# Texte fourni:
=-=-=-=-=

L'ECOTAXE ENTRE EN SCÈNE
L'entrée en vigueur de l’écotaxe poids lourds nationale, prévue le 20 juillet 2013, a été reportée au 1er octobre 2013. Et la phase expérimentale et locale prévue dès le 20 avril 2013 en Alsace a été supprimée. Le gouvernement a décidé de remplacer cette expérimentation régionale par une période d'essai du dispositif à l’échelle nationale, sur la base du volontariat et sans perception de l’écotaxe, à compter du mois de juillet. Raisons officielles de ce report, le retard pris dans l'installation du dispositif technique, mais aussi la complexité du mécanisme de refacturation de cette taxe par les transporteurs aux donneurs d'ordre et commanditaires des transports.
Décidée en 2009 lors du Grenelle de l'environnement, l'écotaxe P.L vise à faire payer l'usage des infrastructures à l'utilisateur et à contribuer au financement des modes alternatifs à la route. Son autre objectif est de dissuader le report du trafic des poids lourds des autoroutes à péages vers le réseau gratuit des routes nationales et départementales. L’écotaxe sera payée par les transporteurs routiers, mais sera répercutée sur les chargeurs, c’est-à-dire ceux qui commandent les prestations de transport. Les modalités de ce report, jugées complexes et difficiles à appliquer par les transporteurs devraient être refondues d'ici à l'entrée en vigueur de l'écotaxe. Si l'on considère que le transport représente en moyenne 20% du prix d'un produit, et que l'écotaxe poids lourds s'applique à des taux équivalant à 3 à 4 % du prix du transport, cette taxe devrait avoir un effet inflationniste proche de 1% sur le prix des biens matériels et de l'alimentation.
Cette taxe concernera les camions de plus de 3,5 tonnes, aussi bien français qu'étrangers, et sera perçue sur 10 500 km de routes nationales et 5 000 km du réseau départemental. Elle coûtera de 8 à 14 centimes par kilomètre selon le nombre d'essieux et le PTAC, et sera également modulée par le niveau de dépollution (classe d’émissions Euro) du camion. La taxe sera prélevée par un système de portiques de détection couplés à des boîtiers GPS équipant les poids lourds. Ces boîtiers seront le plus souvent associés en un seul appareil avec celui qui gère le télé péage autoroutier. La société Ecomouv est chargée de mettre en œuvre l’ensemble du dispositif sous la supervision de l’Etat. Les douanes, la police et la gendarmerie contrôleront le dispositif et vérifieront que les véhicules sont bien équipés du boîtier obligatoire. Toute infraction à l'écotaxe P.L sera sanctionnée par une contravention de 750 €, voire par l'immobilisation du véhicule.

=-=-=-=-=

# Questions à traiter:
1 > Reprenez sous forme de liste, en plus court, le paragraphe du texte sur l'écotaxe qui commence par « Cette taxe concernera les camions », en gardant ses faits principaux.
2 > Traduisez en anglais cette phrase du texte sur l'écotaxe : « La société Ecomouv est chargée de mettre en œuvre l’ensemble du dispositif sous la supervision de l’Etat. »
3 > Recopiez, dans le texte sur l'écotaxe, le passage qui va de « L'ECOTAXE ENTRE EN » jusqu'à « commanditaires des transports. ».
Les enregistrements forment un matériau à part, distinct du texte.

=-=-=-=-=

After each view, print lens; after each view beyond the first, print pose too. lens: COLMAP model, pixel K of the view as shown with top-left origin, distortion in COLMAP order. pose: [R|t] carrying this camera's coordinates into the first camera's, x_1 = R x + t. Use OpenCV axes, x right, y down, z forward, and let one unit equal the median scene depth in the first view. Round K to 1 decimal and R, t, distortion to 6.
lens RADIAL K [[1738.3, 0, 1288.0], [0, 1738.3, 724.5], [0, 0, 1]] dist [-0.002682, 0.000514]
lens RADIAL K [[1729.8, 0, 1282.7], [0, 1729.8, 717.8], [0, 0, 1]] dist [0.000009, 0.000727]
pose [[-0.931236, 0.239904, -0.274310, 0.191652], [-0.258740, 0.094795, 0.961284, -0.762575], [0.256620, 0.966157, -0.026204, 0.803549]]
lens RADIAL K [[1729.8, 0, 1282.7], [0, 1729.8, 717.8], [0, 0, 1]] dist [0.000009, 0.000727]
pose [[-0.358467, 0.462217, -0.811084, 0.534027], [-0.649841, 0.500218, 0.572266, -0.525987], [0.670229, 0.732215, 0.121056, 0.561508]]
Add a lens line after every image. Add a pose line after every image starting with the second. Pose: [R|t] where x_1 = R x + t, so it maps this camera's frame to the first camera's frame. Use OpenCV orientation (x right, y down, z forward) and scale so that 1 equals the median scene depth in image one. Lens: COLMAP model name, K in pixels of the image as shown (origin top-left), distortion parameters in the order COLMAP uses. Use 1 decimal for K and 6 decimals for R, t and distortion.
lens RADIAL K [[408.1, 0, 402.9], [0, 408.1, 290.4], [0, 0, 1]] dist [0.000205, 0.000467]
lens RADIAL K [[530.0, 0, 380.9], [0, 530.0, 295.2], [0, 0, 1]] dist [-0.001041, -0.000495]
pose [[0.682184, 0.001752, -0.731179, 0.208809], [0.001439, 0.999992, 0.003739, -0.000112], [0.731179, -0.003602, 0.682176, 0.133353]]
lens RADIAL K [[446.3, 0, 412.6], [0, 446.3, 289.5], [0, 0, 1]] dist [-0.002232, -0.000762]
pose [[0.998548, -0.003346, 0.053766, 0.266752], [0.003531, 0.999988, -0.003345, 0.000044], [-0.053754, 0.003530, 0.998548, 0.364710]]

=-=-=-=-=

# Réponses dans l'ordre:
1 >
- Véhicules visés : camions de plus de 3,5 tonnes, français et étrangers.
- Réseau taxé : 10 500 km de routes nationales et 5 000 km de routes départementales.
- Tarif : 8 à 14 centimes par kilomètre, selon le nombre d'essieux et le PTAC, modulé par la classe d'émissions Euro.
- Prélèvement : portiques de détection couplés à des boîtiers GPS, souvent réunis avec le boîtier de télépéage autoroutier.
- Mise en œuvre : la société Ecomouv, sous la supervision de l'État.
- Contrôles : douanes, police et gendarmerie, qui vérifient la présence du boîtier obligatoire.
- Sanctions : contravention de 750 €, voire immobilisation du véhicule.

2 > The company Ecomouv is responsible for implementing the entire system under the supervision of the State.

3 >
L'ECOTAXE ENTRE EN SCÈNE
L'entrée en vigueur de l’écotaxe poids lourds nationale, prévue le 20 juillet 2013, a été reportée au 1er octobre 2013. Et la phase expérimentale et locale prévue dès le 20 avril 2013 en Alsace a été supprimée. Le gouvernement a décidé de remplacer cette expérimentation régionale par une période d'essai du dispositif à l’échelle nationale, sur la base du volontariat et sans perception de l’écotaxe, à compter du mois de juillet. Raisons officielles de ce report, le retard pris dans l'installation du dispositif technique, mais aussi la complexité du mécanisme de refacturation de cette taxe par les transporteurs aux donneurs d'ordre et commanditaires des transports.